Text provided section start
Re: [Arm64, PowerPC64, S390x] Optimize Poly1305

25 Jan 2022

      On Mon, Jan 24, 2022 at 12:58 AM David Edelsohn dje.gcc@gmail.com wrote:
...
On Sun, Jan 23, 2022 at 4:41 PM Maamoun TK maamoun.tk@googlemail.com
wrote:
...
On Sun, Jan 23, 2022 at 9:10 PM Niels Möller nisse@lysator.liu.se
wrote:
...
...
nisse@lysator.liu.se (Niels Möller) writes:
...
The current C implementation uses radix 26, and 25 multiplies (32x32
--> 64) per block. And quite a lot of shifts. A radix 32 variant
analogous to the above would need 16 long multiplies and 4 short. I'd
expect that to be faster on most machines, but I'd have to try that
out.
...
...
I've tried this out, see attached file. It has an #if 0/1 to choose
between radix 64 (depending on the non-standard __int128 type for
accumulated products) and radix 32 (portable C).
This is the speed I get for C implementations of poly1305_update on my
x86_64 laptop:

Radix 26: 1.2 GByte/s (old code)

Radix 32: 1.3 GByte/s

Radix 64: 2.2 GByte/s

It would be interesting with benchmarks on actual 32-bit hardware,
32-bit ARM likely being the most relevant arch.
For comparison, the current x86_64 asm version: 2.5 GByte/s.
I made a performance test of this patch on the available architectures I
have access to.
Arm64 (gcc117 gfarm):

Radix 26: 0.65 GByte/s
Radix 26 (2-way interleaved): 0.92 GByte/s
Radix 32: 0.55 GByte/s
Radix 64: 0.58 GByte/s

POWER9:

Radix 26: 0.47 GByte/s
Radix 26 (2-way interleaved): 1.15 GByte/s
Radix 32: 0.52 GByte/s
Radix 64: 0.58 GByte/s

Z15:

Radix 26: 0.65 GByte/s
Radix 26 (2-way interleaved): 3.17 GByte/s
Radix 32: 0.82 GByte/s
Radix 64: 1.22 GByte/s

Apparently, the higher radix version has performance improvements on
x86_64, powerpc, and s390x but this is not the case for arm64 arch where
the performance has a slight hit there.
Text provided section end
Available data section start
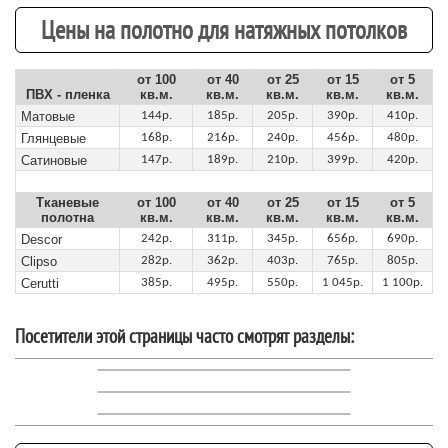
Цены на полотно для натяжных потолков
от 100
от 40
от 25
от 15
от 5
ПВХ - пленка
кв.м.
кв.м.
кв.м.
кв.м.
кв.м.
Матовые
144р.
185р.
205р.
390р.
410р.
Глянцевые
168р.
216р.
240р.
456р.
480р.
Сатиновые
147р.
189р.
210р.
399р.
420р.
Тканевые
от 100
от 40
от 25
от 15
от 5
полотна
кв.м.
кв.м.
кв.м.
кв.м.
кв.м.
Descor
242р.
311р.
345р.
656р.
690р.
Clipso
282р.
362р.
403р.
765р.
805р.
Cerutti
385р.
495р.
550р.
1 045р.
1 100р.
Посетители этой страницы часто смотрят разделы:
Available data section end
Available data section start
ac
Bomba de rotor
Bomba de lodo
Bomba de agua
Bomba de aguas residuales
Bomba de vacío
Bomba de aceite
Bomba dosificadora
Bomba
Available data section end
Please carry on the mailing-list message about optimizing Poly1305, starting after its last sentence.

That might be an artifact of the specific ARM processor
microarchitecture or the memory subsystem of the ARM system, not
inherent to the Arm AArch64 architecture and ISA.
Seems right, I've tested the enhanced versions of wider multiplication on
other gfarm aarch64 instances and I got different results.
On Mon, Jan 24, 2022 at 10:01 AM Niels Möller nisse@lysator.liu.se wrote:
...
Maamoun TK maamoun.tk@googlemail.com writes:
...
I made a performance test of this patch on the available architectures I
have access to.
Arm64 (gcc117 gfarm):

Radix 26: 0.65 GByte/s
Radix 26 (2-way interleaved): 0.92 GByte/s
Radix 32: 0.55 GByte/s
Radix 64: 0.58 GByte/s

POWER9:

Radix 26: 0.47 GByte/s
Radix 26 (2-way interleaved): 1.15 GByte/s
Radix 32: 0.52 GByte/s
Radix 64: 0.58 GByte/s

Z15:

Radix 26: 0.65 GByte/s
Radix 26 (2-way interleaved): 3.17 GByte/s
Radix 32: 0.82 GByte/s
Radix 64: 1.22 GByte/s

Interesting. I'm a bit surprised the radix-64 doesn't perform better, in
particular on arm64. (But I'm not yet familiar with arm64 multiply
instructions).
It looks like wider multiplication would achieve higher speed on different
aarch64 instance on gfarm. Here are the numbers on gcc185 instance:
* Radix 26: 0.83 GByte/s
* Radix 26 (2-way interleaved): 0.70 GByte/s
* Radix 64 (Latest version): 1.25 GByte/s
These numbers are a bit of a surprise too since the 2-way interleaving is
supposed to perform better than the old C version similarly to other
architectures!
Anyway, the benchmark numbers of powerpc and s390x were not taken from
gfarm instances and it's ok to be based on.
...
Numbers for 2-way interleaving are impressive, I'd like to understand
how that works.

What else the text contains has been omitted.